▸ **Requirement**:
An exact reproduction of the listing, minus the pictures, is the required output.

BEGIN Raw data

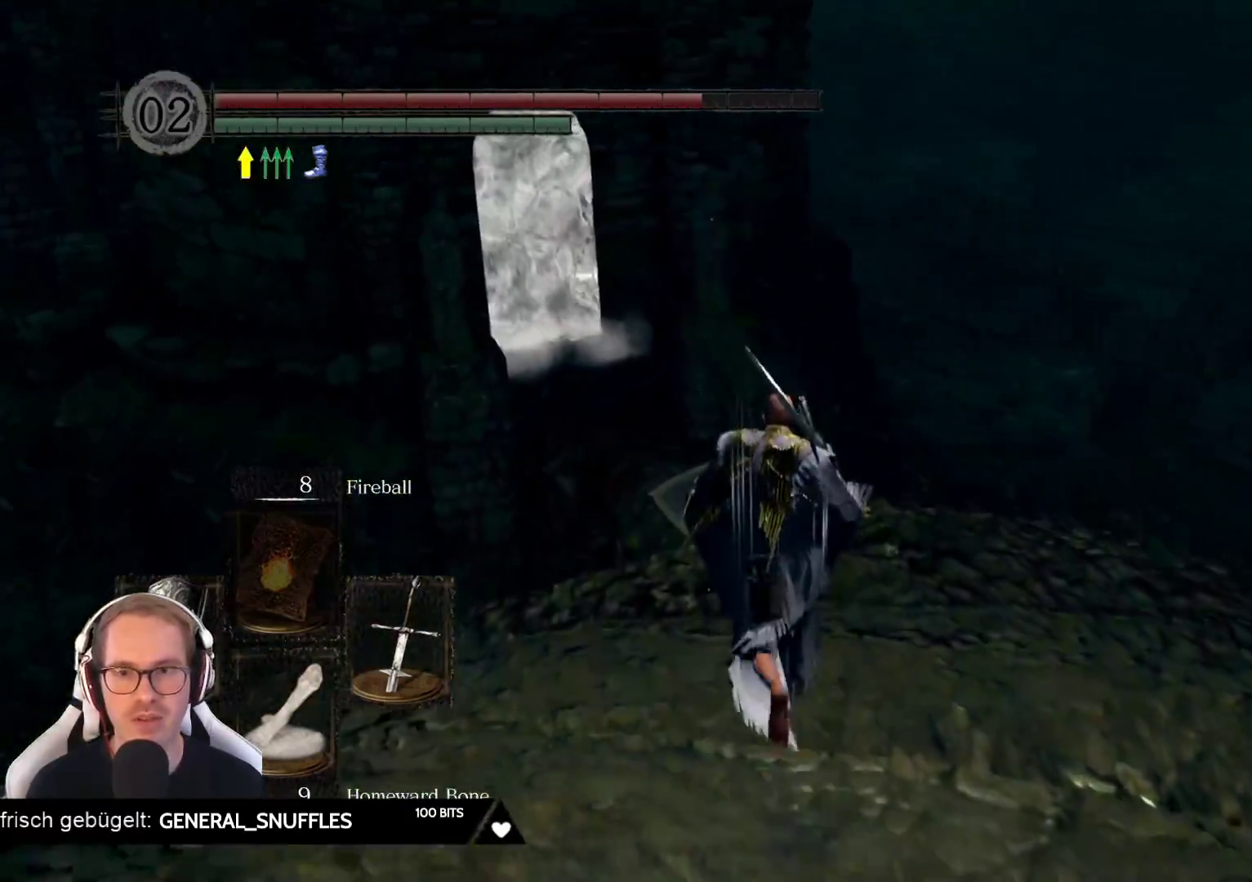
{"buttons": [], "left_stick": "up", "right_stick": "center", "events": [[200, "right_stick", "down"], [383, "right_stick", "center"]]}
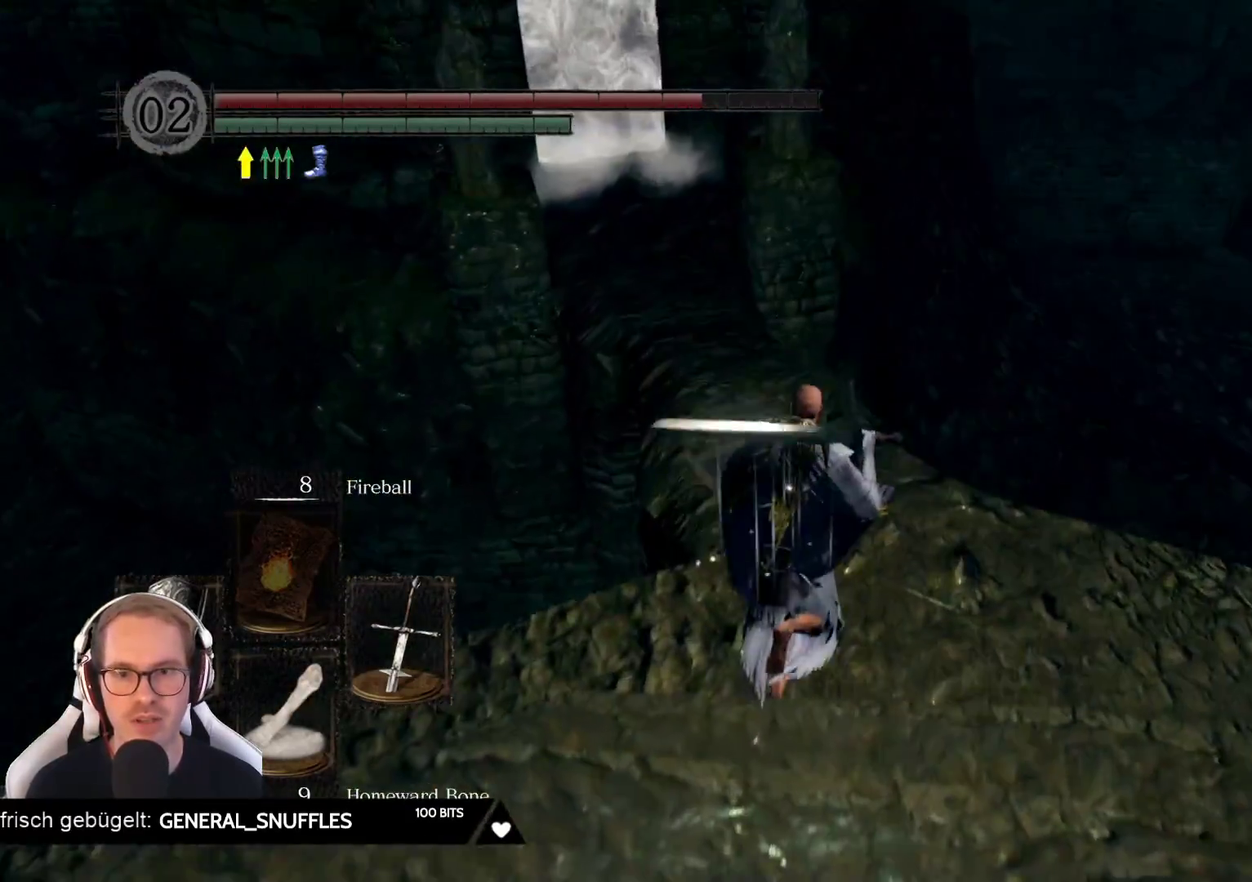
{"buttons": [], "left_stick": "center", "right_stick": "right", "events": [[150, "right_stick", "right"], [167, "left_stick", "center"]]}
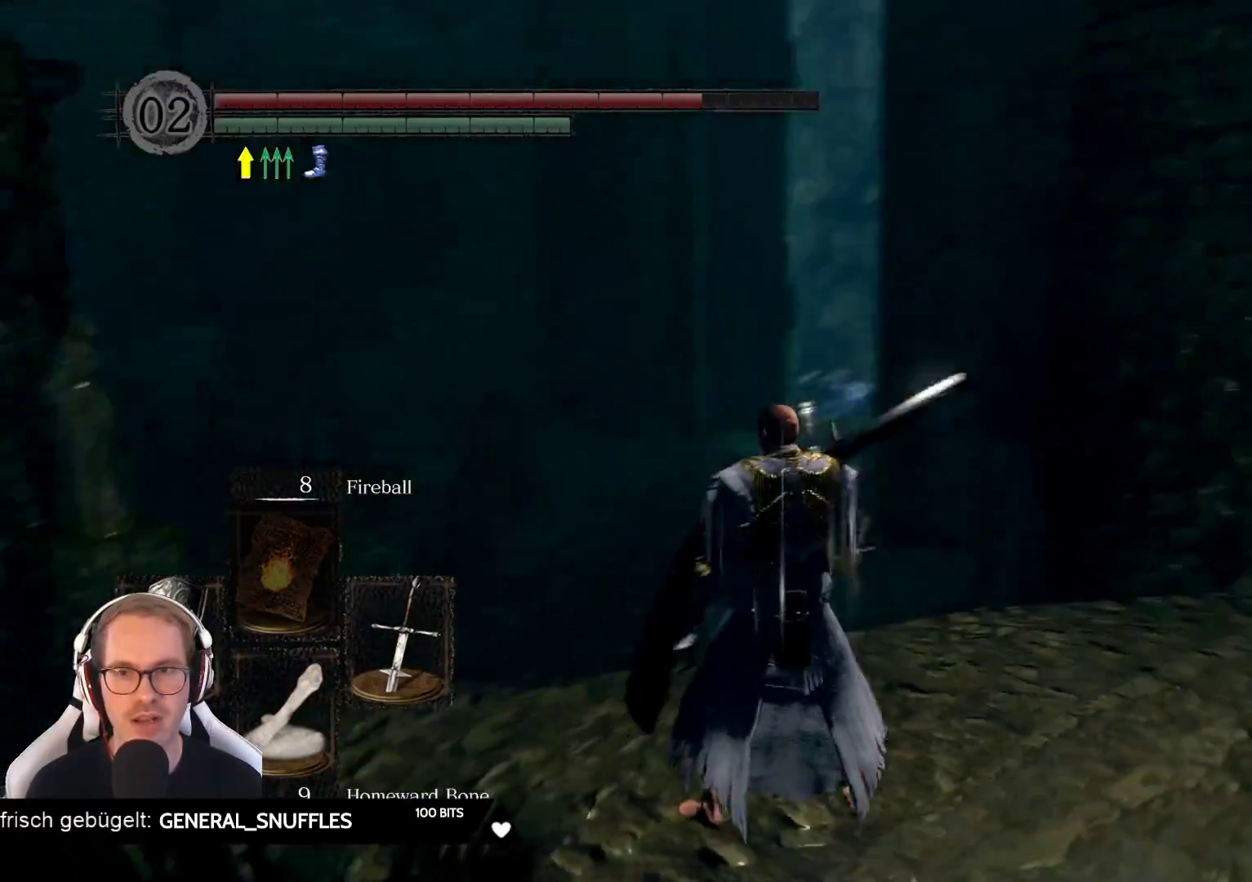
{"buttons": [], "left_stick": "center", "right_stick": "left", "events": [[183, "right_stick", "center"], [450, "right_stick", "left"]]}
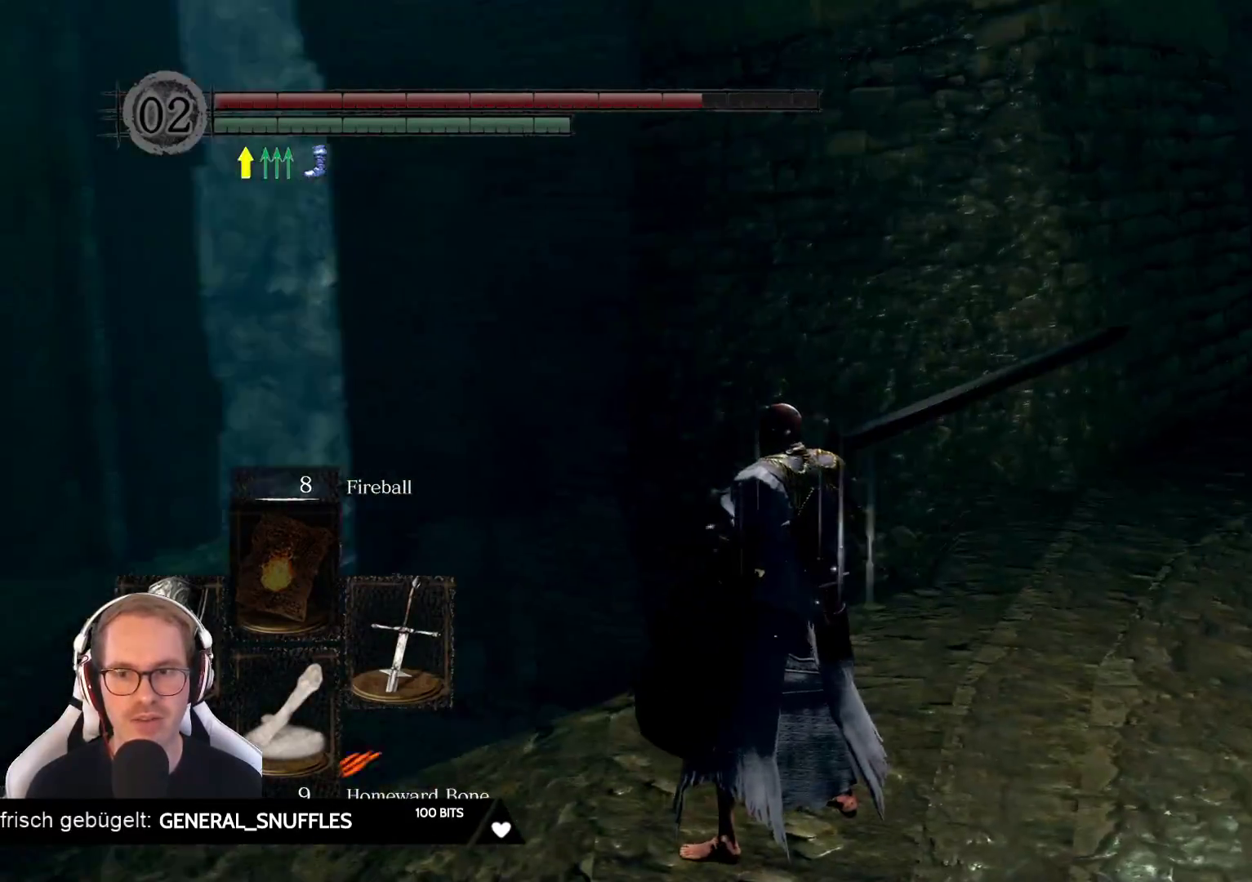
{"buttons": [], "left_stick": "center", "right_stick": "center", "events": [[167, "right_stick", "center"]]}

END Raw data

▸ **Response to the task**:
{"buttons": [], "left_stick": "up", "right_stick": "center", "events": [[200, "right_stick", "down"], [383, "right_stick", "center"]]}
{"buttons": [], "left_stick": "center", "right_stick": "right", "events": [[150, "right_stick", "right"], [167, "left_stick", "center"]]}
{"buttons": [], "left_stick": "center", "right_stick": "left", "events": [[183, "right_stick", "center"], [450, "right_stick", "left"]]}
{"buttons": [], "left_stick": "center", "right_stick": "center", "events": [[167, "right_stick", "center"]]}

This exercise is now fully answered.